*** EXTRACTED MATERIAL ***
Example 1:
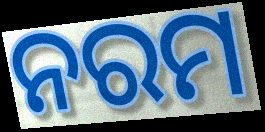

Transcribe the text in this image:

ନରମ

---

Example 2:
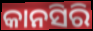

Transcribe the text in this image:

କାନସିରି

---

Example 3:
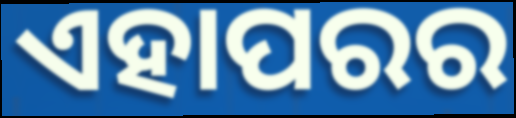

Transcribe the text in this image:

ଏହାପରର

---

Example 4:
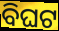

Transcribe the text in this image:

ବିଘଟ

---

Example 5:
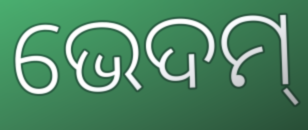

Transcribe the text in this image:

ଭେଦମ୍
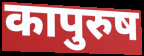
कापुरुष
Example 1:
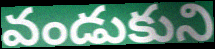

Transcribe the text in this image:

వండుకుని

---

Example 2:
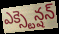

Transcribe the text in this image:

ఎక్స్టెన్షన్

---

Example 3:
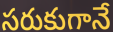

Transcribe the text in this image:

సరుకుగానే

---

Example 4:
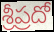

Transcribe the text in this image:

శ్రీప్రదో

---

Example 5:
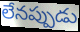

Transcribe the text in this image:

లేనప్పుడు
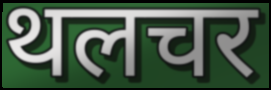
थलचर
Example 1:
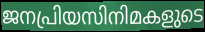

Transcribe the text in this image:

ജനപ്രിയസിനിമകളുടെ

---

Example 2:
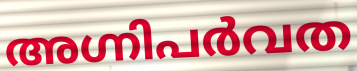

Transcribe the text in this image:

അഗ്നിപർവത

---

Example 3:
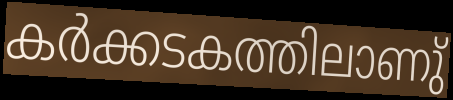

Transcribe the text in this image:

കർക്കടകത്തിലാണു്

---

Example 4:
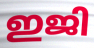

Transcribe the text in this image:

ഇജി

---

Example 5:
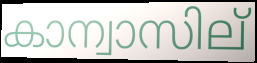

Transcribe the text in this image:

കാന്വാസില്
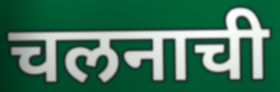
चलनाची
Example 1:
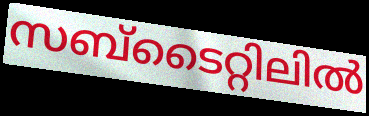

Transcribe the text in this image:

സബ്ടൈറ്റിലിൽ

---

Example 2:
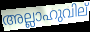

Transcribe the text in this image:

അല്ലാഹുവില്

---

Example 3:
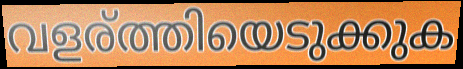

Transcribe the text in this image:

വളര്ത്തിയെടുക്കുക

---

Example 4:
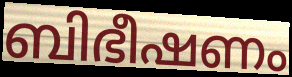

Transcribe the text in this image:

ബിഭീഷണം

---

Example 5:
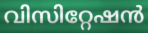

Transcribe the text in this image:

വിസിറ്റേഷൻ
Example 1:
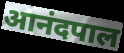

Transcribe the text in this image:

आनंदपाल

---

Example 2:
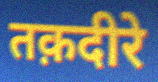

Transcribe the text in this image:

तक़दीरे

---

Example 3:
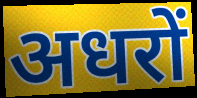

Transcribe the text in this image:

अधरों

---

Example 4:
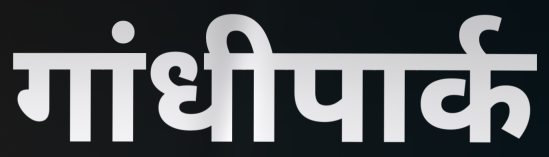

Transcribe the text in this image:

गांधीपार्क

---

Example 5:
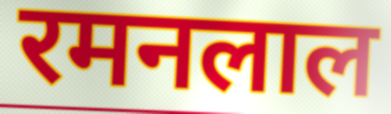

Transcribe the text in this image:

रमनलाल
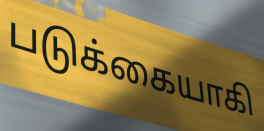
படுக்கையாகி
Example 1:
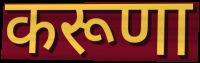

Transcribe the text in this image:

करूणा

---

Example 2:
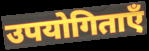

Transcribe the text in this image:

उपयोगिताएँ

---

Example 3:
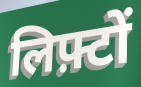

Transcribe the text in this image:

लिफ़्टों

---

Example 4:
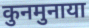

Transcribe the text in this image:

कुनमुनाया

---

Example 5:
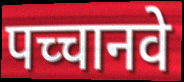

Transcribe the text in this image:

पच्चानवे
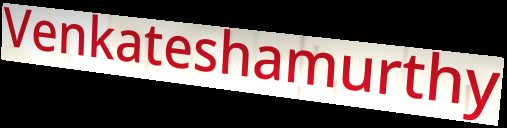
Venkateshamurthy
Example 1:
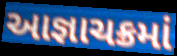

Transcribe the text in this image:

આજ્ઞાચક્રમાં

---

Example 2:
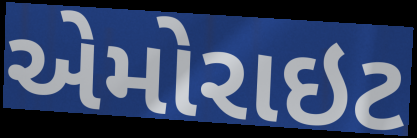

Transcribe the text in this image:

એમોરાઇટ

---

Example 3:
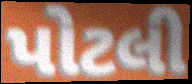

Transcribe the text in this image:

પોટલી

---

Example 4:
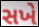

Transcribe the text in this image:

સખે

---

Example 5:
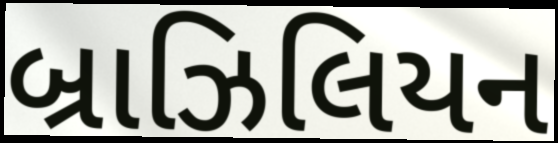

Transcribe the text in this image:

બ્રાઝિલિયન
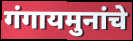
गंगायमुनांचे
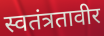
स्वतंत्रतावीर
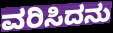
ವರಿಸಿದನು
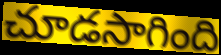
*** End of EXTRACTED MATERIAL ***
• EXERCISE
Every line above should be returned exactly; the pictures stay out.

• TASK SOLUTION
Example 1:

Transcribe the text in this image:

ନରମ

---

Example 2:

Transcribe the text in this image:

କାନସିରି

---

Example 3:

Transcribe the text in this image:

ଏହାପରର

---

Example 4:

Transcribe the text in this image:

ବିଘଟ

---

Example 5:

Transcribe the text in this image:

ଭେଦମ୍
कापुरुष
Example 1:

Transcribe the text in this image:

వండుకుని

---

Example 2:

Transcribe the text in this image:

ఎక్స్టెన్షన్

---

Example 3:

Transcribe the text in this image:

సరుకుగానే

---

Example 4:

Transcribe the text in this image:

శ్రీప్రదో

---

Example 5:

Transcribe the text in this image:

లేనప్పుడు
थलचर
Example 1:

Transcribe the text in this image:

ജനപ്രിയസിനിമകളുടെ

---

Example 2:

Transcribe the text in this image:

അഗ്നിപർവത

---

Example 3:

Transcribe the text in this image:

കർക്കടകത്തിലാണു്

---

Example 4:

Transcribe the text in this image:

ഇജി

---

Example 5:

Transcribe the text in this image:

കാന്വാസില്
चलनाची
Example 1:

Transcribe the text in this image:

സബ്ടൈറ്റിലിൽ

---

Example 2:

Transcribe the text in this image:

അല്ലാഹുവില്

---

Example 3:

Transcribe the text in this image:

വളര്ത്തിയെടുക്കുക

---

Example 4:

Transcribe the text in this image:

ബിഭീഷണം

---

Example 5:

Transcribe the text in this image:

വിസിറ്റേഷൻ
Example 1:

Transcribe the text in this image:

आनंदपाल

---

Example 2:

Transcribe the text in this image:

तक़दीरे

---

Example 3:

Transcribe the text in this image:

अधरों

---

Example 4:

Transcribe the text in this image:

गांधीपार्क

---

Example 5:

Transcribe the text in this image:

रमनलाल
படுக்கையாகி
Example 1:

Transcribe the text in this image:

करूणा

---

Example 2:

Transcribe the text in this image:

उपयोगिताएँ

---

Example 3:

Transcribe the text in this image:

लिफ़्टों

---

Example 4:

Transcribe the text in this image:

कुनमुनाया

---

Example 5:

Transcribe the text in this image:

पच्चानवे
Venkateshamurthy
Example 1:

Transcribe the text in this image:

આજ્ઞાચક્રમાં

---

Example 2:

Transcribe the text in this image:

એમોરાઇટ

---

Example 3:

Transcribe the text in this image:

પોટલી

---

Example 4:

Transcribe the text in this image:

સખે

---

Example 5:

Transcribe the text in this image:

બ્રાઝિલિયન
गंगायमुनांचे
स्वतंत्रतावीर
ವರಿಸಿದನು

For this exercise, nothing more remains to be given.